> _Work to complete_: Hunt through the lines below for the string "right" and copy each one that has it.

> _Records supplied_:
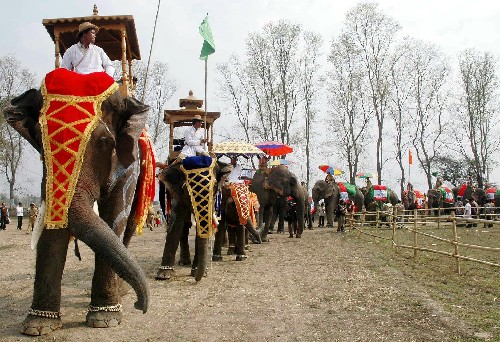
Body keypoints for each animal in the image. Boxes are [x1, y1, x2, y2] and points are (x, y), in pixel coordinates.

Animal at [2, 69, 150, 334]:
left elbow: (115, 215)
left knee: (129, 225)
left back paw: (120, 291)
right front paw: (37, 326)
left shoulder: (129, 164)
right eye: (40, 139)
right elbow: (52, 223)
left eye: (104, 142)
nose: (140, 306)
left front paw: (104, 320)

> _Output for this task_:
right front paw: (37, 326)
right eye: (40, 139)
right elbow: (52, 223)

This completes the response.